- [REQUIRED ACTION]
Please copy the lines between the one holding "- Đặt hàng thất bại (2)" and the one holding "Password: guest", inclusive, reproducing them without any change.

- [Stored data entries]
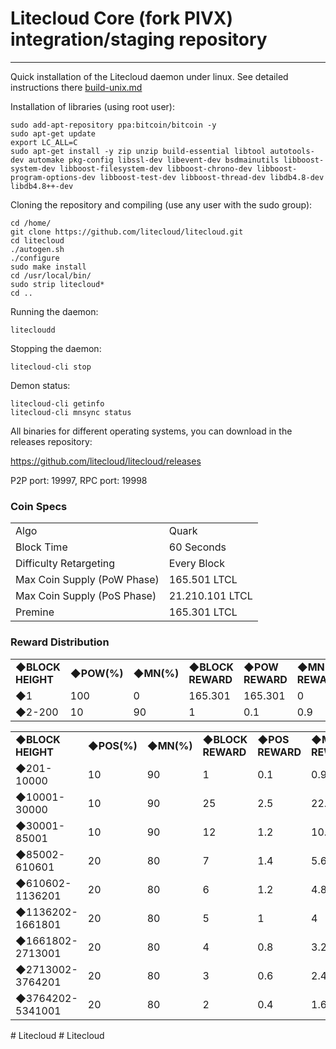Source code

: Litecloud Core (fork PIVX) integration/staging repository
======================================
***

Quick installation of the Litecloud daemon under linux. See detailed instructions there [build-unix.md](build-unix.md)

Installation of libraries (using root user):

    sudo add-apt-repository ppa:bitcoin/bitcoin -y
    sudo apt-get update
    export LC_ALL=C
    sudo apt-get install -y zip unzip build-essential libtool autotools-dev automake pkg-config libssl-dev libevent-dev bsdmainutils libboost-system-dev libboost-filesystem-dev libboost-chrono-dev libboost-program-options-dev libboost-test-dev libboost-thread-dev libdb4.8-dev libdb4.8++-dev


Cloning the repository and compiling (use any user with the sudo group):

    cd /home/
    git clone https://github.com/litecloud/litecloud.git
    cd litecloud
    ./autogen.sh
    ./configure
    sudo make install
    cd /usr/local/bin/
    sudo strip litecloud*
    cd ..

Running the daemon:

    litecloudd

Stopping the daemon:

    litecloud-cli stop

Demon status:

    litecloud-cli getinfo
    litecloud-cli mnsync status

All binaries for different operating systems, you can download in the releases repository:

https://github.com/litecloud/litecloud/releases

P2P port: 19997, RPC port: 19998

### Coin Specs
<table>
<tr><td>Algo</td><td>Quark</td></tr>
<tr><td>Block Time</td><td>60 Seconds</td></tr>
<tr><td>Difficulty Retargeting</td><td>Every Block</td></tr>
<tr><td>Max Coin Supply (PoW Phase)</td><td>165.501 LTCL</td></tr>
<tr><td>Max Coin Supply (PoS Phase)</td><td>21.210.101 LTCL</td></tr>
<tr><td>Premine</td><td>165.301 LTCL</td></tr>
</table>

### Reward Distribution
<table>
<tr><td><b>◆BLOCK HEIGHT</b></td><td><b>◆POW(%)</b></td><td><b>◆MN(%)</b></td><td><b>◆BLOCK REWARD</b></td><td><b>◆POW REWARD</b></td><td><b>◆MN REWARD</b></td></tr>
<tr><td>◆1</td><td>100</td><td>0</td><td>165.301</td><td>165.301</td><td>0</td></tr>
<tr><td>◆2-200</td><td>10</td><td>90</td><td>1</td><td>0.1</td><td>0.9</td></tr>
</table>

<table>
<tr><td><b>◆BLOCK HEIGHT</b></td><td><b>◆POS(%)</b></td><td><b>◆MN(%)</b></td><td><b>◆BLOCK REWARD</b></td><td><b>◆POS REWARD</b></td><td><b>◆MN REWARD</b></td></tr>
<tr><td>◆201-10000</td><td>10</td><td>90</td><td>1</td><td>0.1</td><td>0.9</td></tr>
<tr><td>◆10001-30000</td><td>10</td><td>90</td><td>25</td><td>2.5</td><td>22.5</td></tr>
<tr><td>◆30001-85001</td><td>10</td><td>90</td><td>12</td><td>1.2</td><td>10.8</td></tr>
<tr><td>◆85002-610601</td><td>20</td><td>80</td><td>7</td><td>1.4</td><td>5.6</td></tr>
<tr><td>◆610602-1136201</td><td>20</td><td>80</td><td>6</td><td>1.2</td><td>4.8</td></tr>
<tr><td>◆1136202-1661801</td><td>20</td><td>80</td><td>5</td><td>1</td><td>4</td></tr>
<tr><td>◆1661802-2713001</td><td>20</td><td>80</td><td>4</td><td>0.8</td><td>3.2</td></tr>
<tr><td>◆2713002-3764201</td><td>20</td><td>80</td><td>3</td><td>0.6</td><td>2.4</td></tr>
<tr><td>◆3764202-5341001</td><td>20</td><td>80</td><td>2</td><td>0.4</td><td>1.6</td></tr>
</table>
# Litecloud
# Litecloud
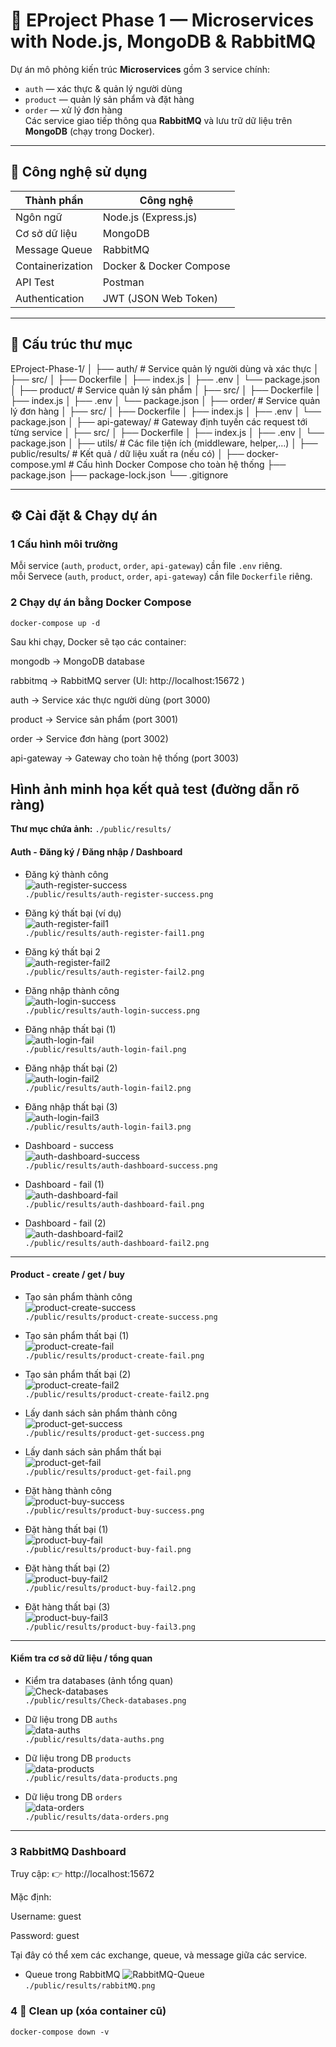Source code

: # 🧩 EProject Phase 1 — Microservices with Node.js, MongoDB & RabbitMQ

Dự án mô phỏng kiến trúc **Microservices** gồm 3 service chính:  
- `auth` — xác thực & quản lý người dùng  
- `product` — quản lý sản phẩm và đặt hàng  
- `order` — xử lý đơn hàng  
Các service giao tiếp thông qua **RabbitMQ** và lưu trữ dữ liệu trên **MongoDB** (chạy trong Docker).

---

## 🚀 Công nghệ sử dụng

| Thành phần | Công nghệ |
|-------------|------------|
| Ngôn ngữ | Node.js (Express.js) |
| Cơ sở dữ liệu | MongoDB |
| Message Queue | RabbitMQ |
| Containerization | Docker & Docker Compose |
| API Test | Postman |
| Authentication | JWT (JSON Web Token) |

---

## 🧱 Cấu trúc thư mục

EProject-Phase-1/
│
├── auth/ # Service quản lý người dùng và xác thực
│ ├── src/
│ ├── Dockerfile
│ ├── index.js
│ ├── .env
│ └── package.json
│
├── product/ # Service quản lý sản phẩm
│ ├── src/
│ ├── Dockerfile
│ ├── index.js
│ ├── .env
│ └── package.json
│
├── order/ # Service quản lý đơn hàng
│ ├── src/
│ ├── Dockerfile
│ ├── index.js
│ ├── .env
│ └── package.json
│
├── api-gateway/ # Gateway định tuyến các request tới từng service
│ ├── src/
│ ├── Dockerfile
│ ├── index.js
│ ├── .env
│ └── package.json
│
├── utils/ # Các file tiện ích (middleware, helper,…)
│
├── public/results/ # Kết quả / dữ liệu xuất ra (nếu có)
│
├── docker-compose.yml # Cấu hình Docker Compose cho toàn hệ thống
├── package.json
├── package-lock.json
└── .gitignore


---

## ⚙️ Cài đặt & Chạy dự án

### 1️ Cấu hình môi trường

Mỗi service (`auth`, `product`, `order`, `api-gateway`) cần file `.env` riêng.  
mỗi Servece (`auth`, `product`, `order`, `api-gateway`) cần file `Dockerfile` riêng.

### 2️ Chạy dự án bằng Docker Compose

`docker-compose up -d`

Sau khi chạy, Docker sẽ tạo các container:

mongodb → MongoDB database

rabbitmq → RabbitMQ server (UI: http://localhost:15672
)

auth → Service xác thực người dùng (port 3000)

product → Service sản phẩm (port 3001)

order → Service đơn hàng (port 3002)

api-gateway → Gateway cho toàn hệ thống (port 3003)
## Hình ảnh minh họa kết quả test (đường dẫn rõ ràng)

**Thư mục chứa ảnh:** `./public/results/`

#### Auth - Đăng ký / Đăng nhập / Dashboard
- Đăng ký thành công  
  ![auth-register-success](./public/results/auth-register-success.png)  
  `./public/results/auth-register-success.png`

- Đăng ký thất bại (ví dụ)  
  ![auth-register-fail1](./public/results/auth-register-fail1.png)  
  `./public/results/auth-register-fail1.png`

- Đăng ký thất bại 2  
  ![auth-register-fail2](./public/results/auth-register-fail2.png)  
  `./public/results/auth-register-fail2.png`

- Đăng nhập thành công  
  ![auth-login-success](./public/results/auth-login-success.png)  
  `./public/results/auth-login-success.png`

- Đăng nhập thất bại (1)  
  ![auth-login-fail](./public/results/auth-login-fail.png)  
  `./public/results/auth-login-fail.png`

- Đăng nhập thất bại (2)  
  ![auth-login-fail2](./public/results/auth-login-fail2.png)  
  `./public/results/auth-login-fail2.png`

- Đăng nhập thất bại (3)  
  ![auth-login-fail3](./public/results/auth-login-fail3.png)  
  `./public/results/auth-login-fail3.png`

- Dashboard - success  
  ![auth-dashboard-success](./public/results/auth-dashboard-success.png)  
  `./public/results/auth-dashboard-success.png`

- Dashboard - fail (1)  
  ![auth-dashboard-fail](./public/results/auth-dashboard-fail.png)  
  `./public/results/auth-dashboard-fail.png`

- Dashboard - fail (2)  
  ![auth-dashboard-fail2](./public/results/auth-dashboard-fail2.png)  
  `./public/results/auth-dashboard-fail2.png`

---

#### Product - create / get / buy
- Tạo sản phẩm thành công  
  ![product-create-success](./public/results/product-create-success.png)  
  `./public/results/product-create-success.png`

- Tạo sản phẩm thất bại (1)  
  ![product-create-fail](./public/results/product-create-fail.png)  
  `./public/results/product-create-fail.png`

- Tạo sản phẩm thất bại (2)  
  ![product-create-fail2](./public/results/product-create-fail2.png)  
  `./public/results/product-create-fail2.png`

- Lấy danh sách sản phẩm thành công  
  ![product-get-success](./public/results/product-get-success.png)  
  `./public/results/product-get-success.png`

- Lấy danh sách sản phẩm thất bại  
  ![product-get-fail](./public/results/product-get-fail.png)  
  `./public/results/product-get-fail.png`

- Đặt hàng thành công  
  ![product-buy-success](./public/results/product-buy-success.png)  
  `./public/results/product-buy-success.png`

- Đặt hàng thất bại (1)  
  ![product-buy-fail](./public/results/product-buy-fail.png)  
  `./public/results/product-buy-fail.png`

- Đặt hàng thất bại (2)  
  ![product-buy-fail2](./public/results/product-buy-fail2.png)  
  `./public/results/product-buy-fail2.png`

- Đặt hàng thất bại (3)  
  ![product-buy-fail3](./public/results/product-buy-fail3.png)  
  `./public/results/product-buy-fail3.png`

---

#### Kiểm tra cơ sở dữ liệu / tổng quan
- Kiểm tra databases (ảnh tổng quan)  
  ![Check-databases](./public/results/Check-databases.png)  
  `./public/results/Check-databases.png`

- Dữ liệu trong DB `auths`  
  ![data-auths](./public/results/data-auths.png)  
  `./public/results/data-auths.png`

- Dữ liệu trong DB `products`  
  ![data-products](./public/results/data-products.png)  
  `./public/results/data-products.png`

- Dữ liệu trong DB `orders`  
  ![data-orders](./public/results/data-orders.png)  
  `./public/results/data-orders.png`

---

### 3 RabbitMQ Dashboard

Truy cập:
👉 http://localhost:15672

Mặc định:

Username: guest

Password: guest

Tại đây có thể xem các exchange, queue, và message giữa các service.
- Queue trong RabbitMQ 
  ![RabbitMQ-Queue](./public/results/rabbitMQ.png)  
  `./public/results/rabbitMQ.png`

### 4 🧹 Clean up (xóa container cũ)
`docker-compose down -v`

- [WRITTEN REPLY]
- Đặt hàng thất bại (2)  
  ![product-buy-fail2](./public/results/product-buy-fail2.png)  
  `./public/results/product-buy-fail2.png`

- Đặt hàng thất bại (3)  
  ![product-buy-fail3](./public/results/product-buy-fail3.png)  
  `./public/results/product-buy-fail3.png`

---

#### Kiểm tra cơ sở dữ liệu / tổng quan
- Kiểm tra databases (ảnh tổng quan)  
  ![Check-databases](./public/results/Check-databases.png)  
  `./public/results/Check-databases.png`

- Dữ liệu trong DB `auths`  
  ![data-auths](./public/results/data-auths.png)  
  `./public/results/data-auths.png`

- Dữ liệu trong DB `products`  
  ![data-products](./public/results/data-products.png)  
  `./public/results/data-products.png`

- Dữ liệu trong DB `orders`  
  ![data-orders](./public/results/data-orders.png)  
  `./public/results/data-orders.png`

---

### 3 RabbitMQ Dashboard

Truy cập:
👉 http://localhost:15672

Mặc định:

Username: guest

Password: guest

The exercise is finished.